At that point, a randomly selected member of the studio audience helped to reveal the six stores for that day's show. This audience member was always referred to as "Denise DuJour" or "Dennis DuJour", depending on their gender. After the prizes and stores were revealed, the contestant was asked to strike a pose, after which the contestant's partner was brought out. The partner was given 20 seconds to analyze the items on the posing contestant. When the 20 seconds expired, the contestant was released from his/her pose and met his/her partner for the first time. However, if the dressed contestant made a gesture or other action that led to a hint, that team was assessed a 10-second penalty.

On Pearson's cue, the partner ran to the first store, chose one of the four prizes and ran back with it to show what prize he/she chose. If the prize the partner chose matched the first contestant's choice, a bell rang, the partner put the prize in the over-sized shopping bag and moved on to the next store. If the partner was wrong, a buzzer sounded, he/she had to listen to a clue posed by Pearson, then returned to that store and chose another prize. The first team established a time for the second team to beat, and the clock stopped after all six stores were completed.

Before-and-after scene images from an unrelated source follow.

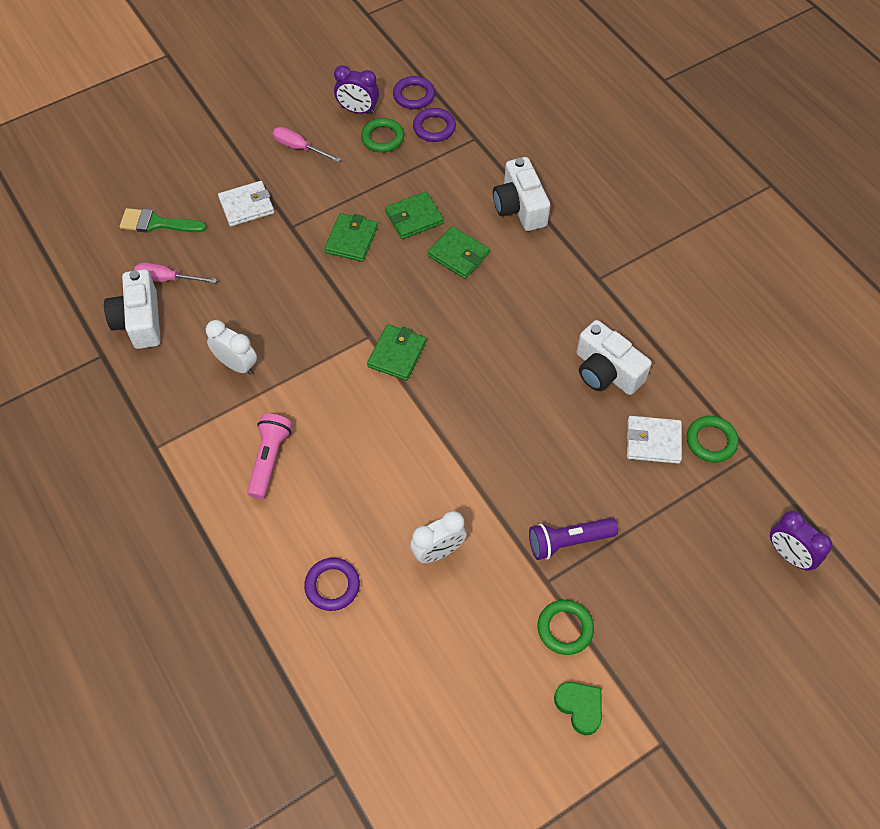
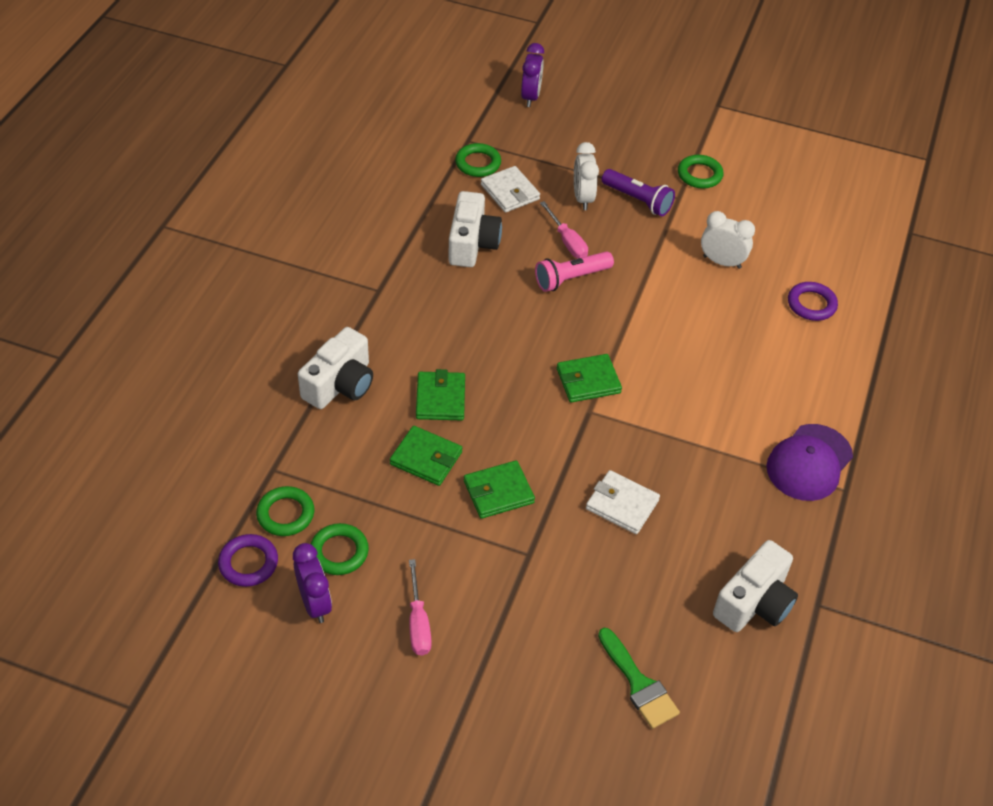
camera: 130 degrees left, 10 degrees down
(167, 279) = (690, 617): pink screwdriver -> pink screwdriver (567, 241)
(197, 443) = (809, 463): none -> purple cap
(236, 365) = (715, 488): white clock -> white clock (583, 198)
(246, 206) = (540, 614): white wallet -> white wallet (622, 505)
(269, 459) = (767, 404): pink flashlight -> pink flashlight (571, 278)
(434, 128) = (285, 514): purple ring -> green ring
(580, 707) = (740, 147): green heart -> none

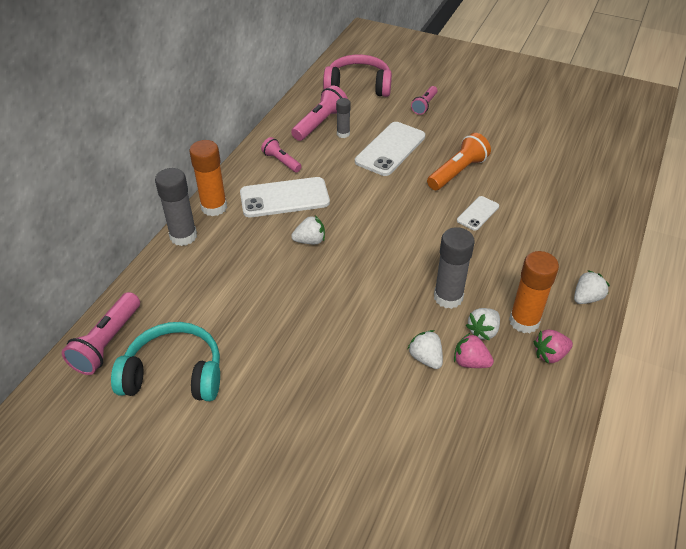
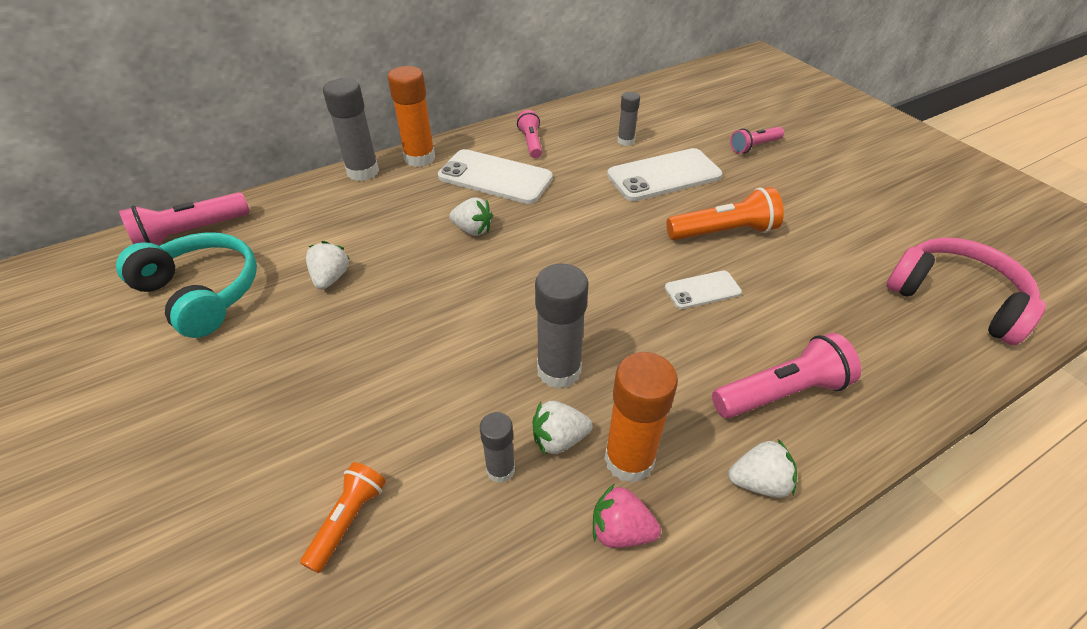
camera: 35 degrees right, 0 degrees up
(320, 123) = (611, 123): pink flashlight -> pink flashlight (781, 393)
(358, 86) = (693, 102): pink headphones -> pink headphones (956, 298)
(423, 430) = (348, 520): none -> orange flashlight
(425, 358) = (452, 429): white strawberry -> white strawberry (331, 278)
(470, 362) = (500, 469): pink strawberry -> grey glue stick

After a commercial break, the second team attempted to beat the first team's time in the manner described. The runner on the winning team received a gift certificate for his/her own $500 shopping spree, and their partner kept the prizes they chose. In addition, the winning team advanced to the Birthday Party.

In season two, if the runner on the team made it through all six stores without making a mistake, they won a $500 bonus.

==Bonus round==
In the bonus round, titled "the Birthday Party", the contestants chose from among a selection of "gifts" for which celebrities might have a particular use. The game was played for a vacation package and a cash prize.

===Double Up Derby===
Beginning halfway through the first season, the winning team played a game called "Denise/Dennis DuJour's Double Up Derby" to determine how much money they would play for at the Birthday Party. Before the show, that day's Denise/Dennis selected a prize from one of the six stores. The team was given a brief description of Denise/Dennis, and was then asked to guess which prize they believe Denise/Dennis had chosen. If the team guessed correctly, Denise/Dennis won that chosen prize and the team played for $2,000 in addition to a vacation package at the Birthday Party. If they were unsuccessful, the team played for $1,000 and the package. Regardless of the outcome, Denise/Dennis received a $100 salary for the day.

===Birthday Party===

A contestant sliding a gift toward a celebrity.

After the team listened to a description of the potential bonus prize, the three pieces of the set rotated 180 degrees to reveal the Birthday Party. The left panel revealed the playing area, the center piece held a large representation of a birthday cake, and the rightmost panel held a wall of 12 to 14 items labeled the "Birthday Board".

One team member shopped for gifts and the other had to wrap and deliver them to the celebrities. Pearson showed the contestants and the home audience each item on the Birthday Board. The game began with a caricature of a famous celebrity (real or fictional, past or present) appearing at the end of a table. The shopper took down an item from the board that he/she thought was connected to the celebrity in some way (a chef's hat would be connected to Wolfgang Puck) and threw it to the wrapper. The wrapper then placed it in the box and slid it down the table to the celebrity. If the team was correct, the gift was accepted and another celebrity appeared. If not, the celebrity "rejected" the gift and pushed it back. Teams could pass and go back to that celebrity if there was any time remaining. Each correct gift was worth $100, and getting all seven gifts within 75 seconds awarded each team member a vacation package and $1,000 ($2,000 if the team won the Double Up Derby).

During the second season, the shopper could not cross a line on the floor when throwing gifts to the wrapper. If this occurred, a five-second penalty was assessed.